- [Task requirements] Filter the listing below down to the lines with the word "fondo" and copy those.

- [Data provided]
--*--

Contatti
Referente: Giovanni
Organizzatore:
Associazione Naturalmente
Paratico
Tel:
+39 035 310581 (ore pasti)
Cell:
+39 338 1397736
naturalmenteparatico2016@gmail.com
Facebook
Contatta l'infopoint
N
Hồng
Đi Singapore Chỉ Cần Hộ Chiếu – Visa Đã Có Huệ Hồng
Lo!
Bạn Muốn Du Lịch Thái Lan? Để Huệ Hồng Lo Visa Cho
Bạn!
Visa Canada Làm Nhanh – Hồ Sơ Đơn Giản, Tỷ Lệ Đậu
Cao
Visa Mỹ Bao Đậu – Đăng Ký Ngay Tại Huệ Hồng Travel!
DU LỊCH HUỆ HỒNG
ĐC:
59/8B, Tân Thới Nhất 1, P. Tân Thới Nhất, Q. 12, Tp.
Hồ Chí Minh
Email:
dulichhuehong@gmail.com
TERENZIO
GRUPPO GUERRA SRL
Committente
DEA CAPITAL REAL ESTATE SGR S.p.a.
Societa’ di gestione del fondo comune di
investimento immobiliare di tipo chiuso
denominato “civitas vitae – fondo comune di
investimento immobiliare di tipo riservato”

--*--

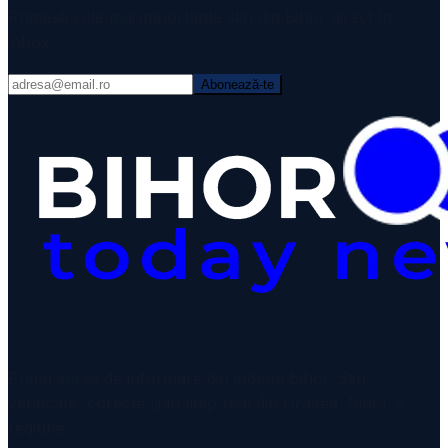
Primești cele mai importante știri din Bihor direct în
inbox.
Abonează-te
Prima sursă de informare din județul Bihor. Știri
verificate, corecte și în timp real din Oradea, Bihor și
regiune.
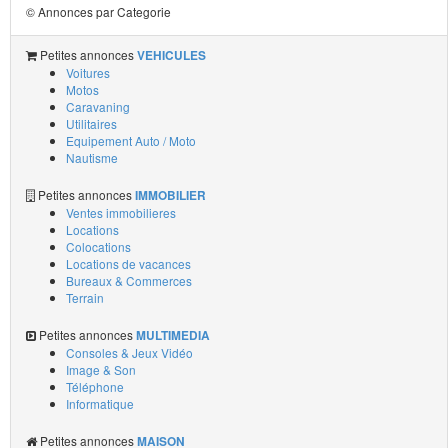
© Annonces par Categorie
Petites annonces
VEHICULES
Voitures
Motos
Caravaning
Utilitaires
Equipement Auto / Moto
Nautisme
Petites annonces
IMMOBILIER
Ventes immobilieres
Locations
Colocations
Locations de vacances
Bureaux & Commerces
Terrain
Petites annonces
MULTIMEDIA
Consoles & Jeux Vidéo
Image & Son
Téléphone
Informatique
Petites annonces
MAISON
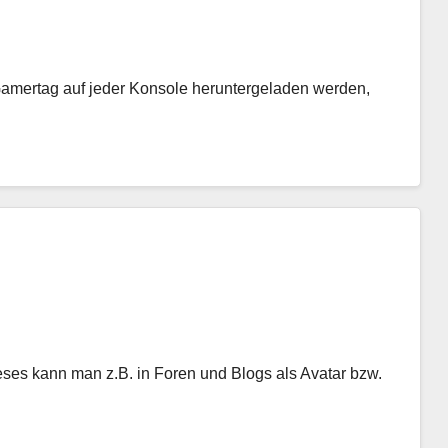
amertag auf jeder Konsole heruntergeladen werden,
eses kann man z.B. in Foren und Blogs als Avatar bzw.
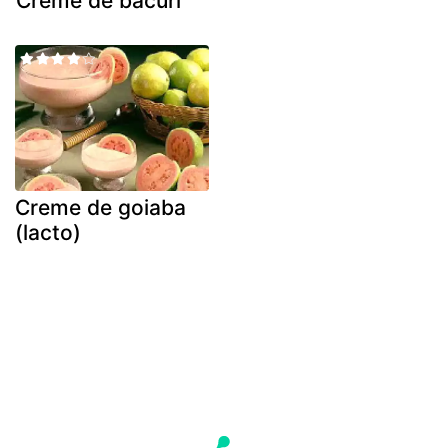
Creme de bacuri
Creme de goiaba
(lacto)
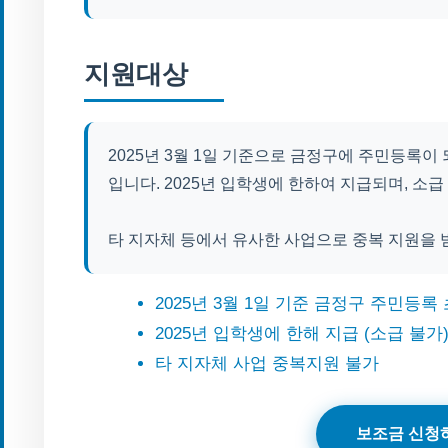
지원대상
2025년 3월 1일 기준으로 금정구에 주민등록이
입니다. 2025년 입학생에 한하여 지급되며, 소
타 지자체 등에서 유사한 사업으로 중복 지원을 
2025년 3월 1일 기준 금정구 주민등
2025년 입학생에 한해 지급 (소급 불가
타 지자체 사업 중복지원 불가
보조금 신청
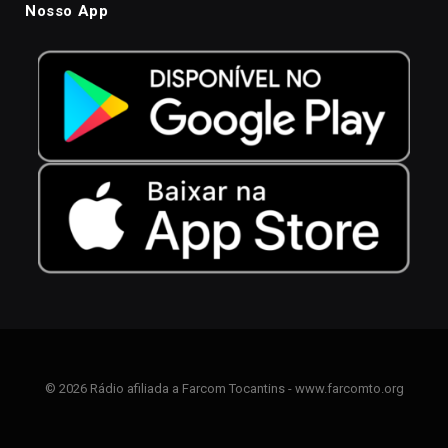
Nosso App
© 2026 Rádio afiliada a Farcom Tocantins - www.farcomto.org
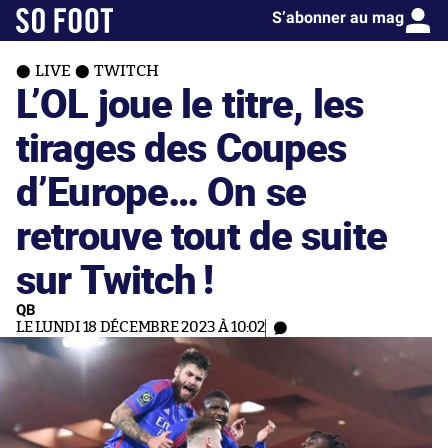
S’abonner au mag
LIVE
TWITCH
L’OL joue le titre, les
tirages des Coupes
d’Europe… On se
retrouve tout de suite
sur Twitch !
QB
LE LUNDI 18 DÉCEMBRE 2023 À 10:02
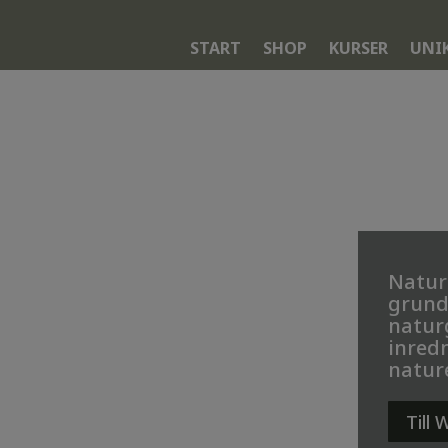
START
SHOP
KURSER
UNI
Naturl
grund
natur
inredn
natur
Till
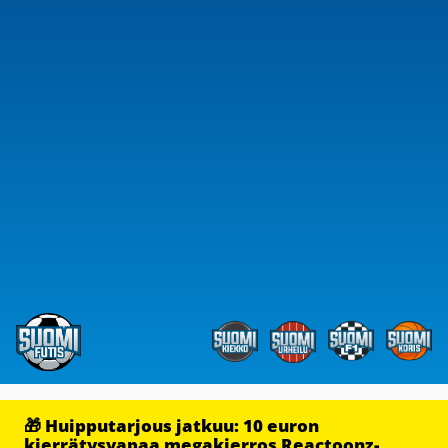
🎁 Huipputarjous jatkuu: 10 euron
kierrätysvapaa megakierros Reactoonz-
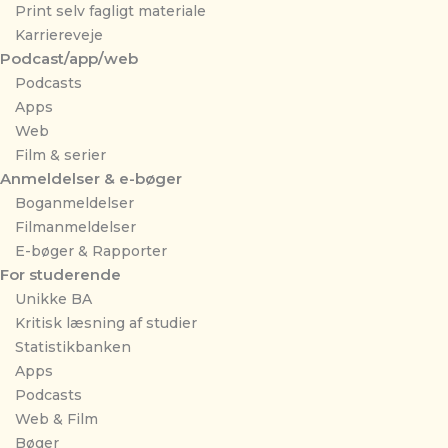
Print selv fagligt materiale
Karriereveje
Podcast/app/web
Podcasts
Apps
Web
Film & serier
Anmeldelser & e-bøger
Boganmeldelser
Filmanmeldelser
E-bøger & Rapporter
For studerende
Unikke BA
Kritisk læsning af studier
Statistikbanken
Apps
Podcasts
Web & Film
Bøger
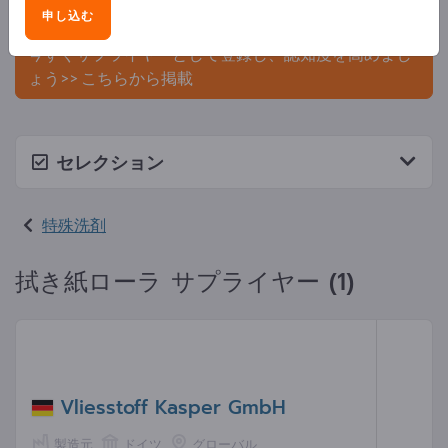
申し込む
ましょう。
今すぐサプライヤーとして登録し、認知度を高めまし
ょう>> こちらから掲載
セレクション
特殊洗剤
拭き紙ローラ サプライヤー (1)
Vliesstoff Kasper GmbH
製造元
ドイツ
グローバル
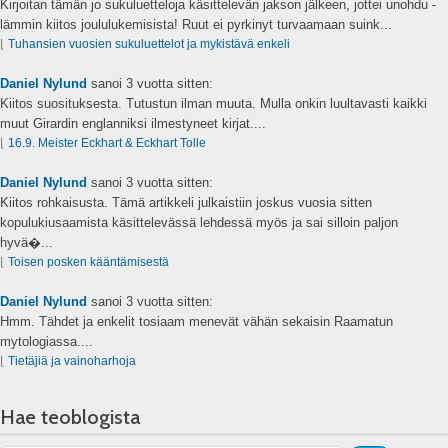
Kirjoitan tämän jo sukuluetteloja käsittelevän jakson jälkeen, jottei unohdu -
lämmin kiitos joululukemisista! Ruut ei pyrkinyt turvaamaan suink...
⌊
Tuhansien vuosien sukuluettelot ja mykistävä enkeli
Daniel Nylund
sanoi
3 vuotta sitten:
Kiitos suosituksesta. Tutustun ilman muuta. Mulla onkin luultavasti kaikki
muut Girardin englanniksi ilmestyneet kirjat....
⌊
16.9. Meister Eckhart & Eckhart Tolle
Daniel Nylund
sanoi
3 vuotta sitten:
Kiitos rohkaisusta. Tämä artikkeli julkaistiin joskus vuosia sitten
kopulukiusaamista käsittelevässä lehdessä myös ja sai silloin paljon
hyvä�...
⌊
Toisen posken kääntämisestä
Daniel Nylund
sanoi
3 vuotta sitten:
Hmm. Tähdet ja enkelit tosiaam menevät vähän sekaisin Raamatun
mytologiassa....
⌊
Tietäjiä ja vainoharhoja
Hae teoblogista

--*--

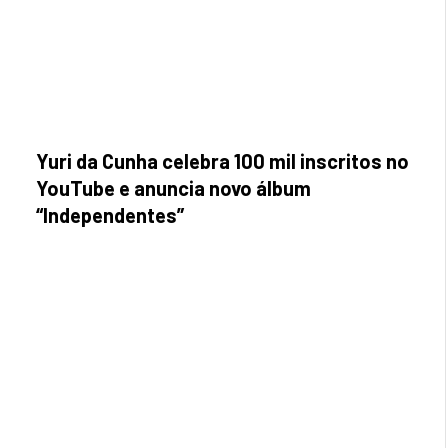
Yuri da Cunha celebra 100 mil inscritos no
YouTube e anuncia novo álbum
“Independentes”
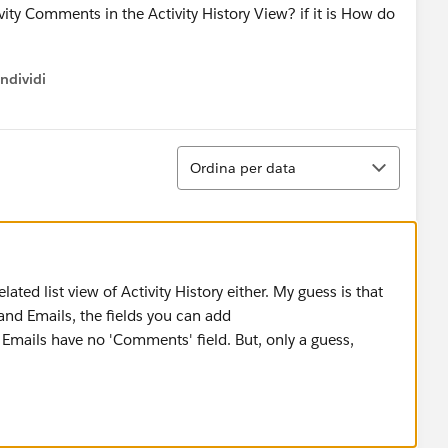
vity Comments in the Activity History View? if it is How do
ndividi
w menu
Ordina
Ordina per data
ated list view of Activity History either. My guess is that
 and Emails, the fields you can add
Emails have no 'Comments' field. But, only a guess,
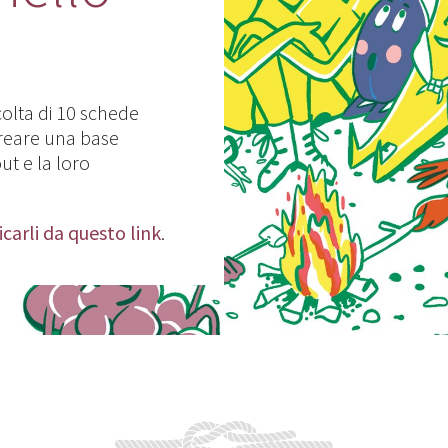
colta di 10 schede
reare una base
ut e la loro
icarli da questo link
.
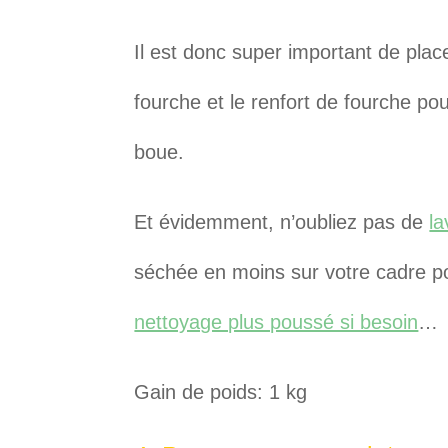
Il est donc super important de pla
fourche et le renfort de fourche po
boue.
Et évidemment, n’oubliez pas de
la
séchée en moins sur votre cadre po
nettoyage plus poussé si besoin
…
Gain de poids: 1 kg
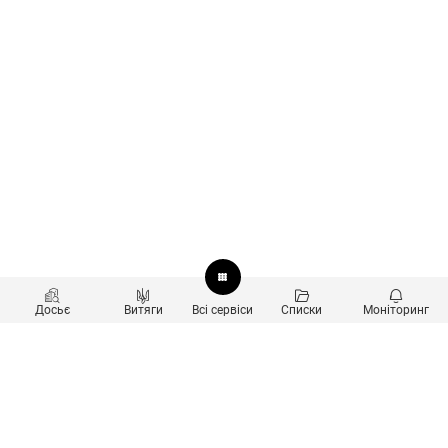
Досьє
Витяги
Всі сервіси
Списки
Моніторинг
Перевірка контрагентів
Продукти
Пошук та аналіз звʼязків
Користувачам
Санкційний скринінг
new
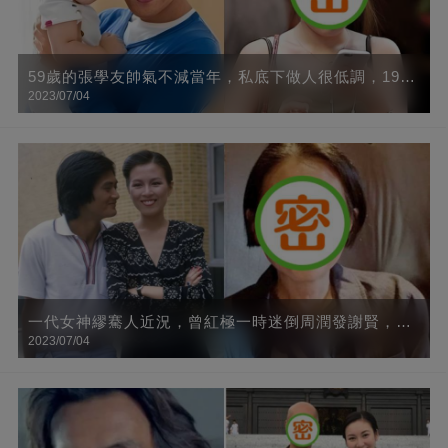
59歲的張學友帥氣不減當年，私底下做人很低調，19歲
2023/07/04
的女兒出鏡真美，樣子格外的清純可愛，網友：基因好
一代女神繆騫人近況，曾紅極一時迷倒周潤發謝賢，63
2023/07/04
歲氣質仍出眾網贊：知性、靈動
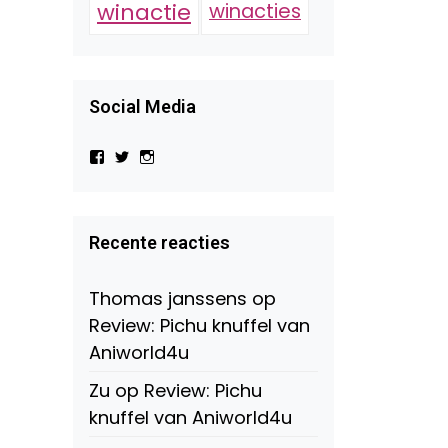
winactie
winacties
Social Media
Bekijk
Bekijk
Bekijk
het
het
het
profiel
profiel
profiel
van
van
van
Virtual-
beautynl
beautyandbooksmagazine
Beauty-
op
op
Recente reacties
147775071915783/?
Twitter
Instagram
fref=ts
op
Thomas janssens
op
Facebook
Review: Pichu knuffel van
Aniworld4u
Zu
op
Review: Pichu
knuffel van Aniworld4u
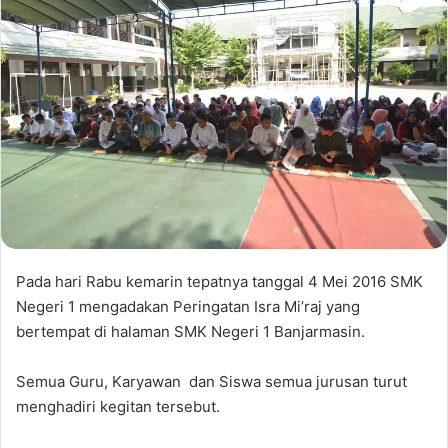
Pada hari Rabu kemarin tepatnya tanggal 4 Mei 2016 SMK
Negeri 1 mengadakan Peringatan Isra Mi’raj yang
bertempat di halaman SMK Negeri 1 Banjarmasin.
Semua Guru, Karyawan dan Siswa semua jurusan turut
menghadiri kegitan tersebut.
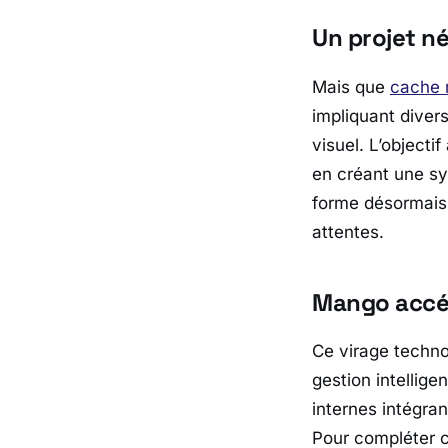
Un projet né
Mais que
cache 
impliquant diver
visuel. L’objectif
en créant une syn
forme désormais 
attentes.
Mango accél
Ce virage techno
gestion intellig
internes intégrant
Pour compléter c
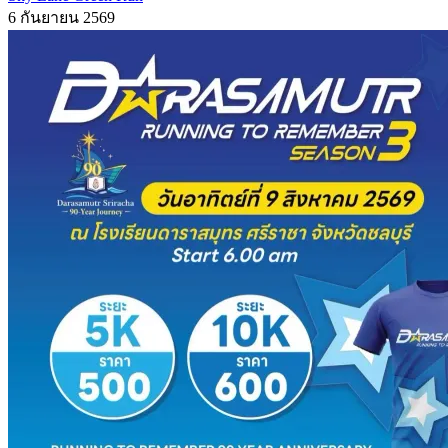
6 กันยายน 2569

--*--

- [Result below]
Societa’ di gestione del fondo comune di
denominato “civitas vitae – fondo comune di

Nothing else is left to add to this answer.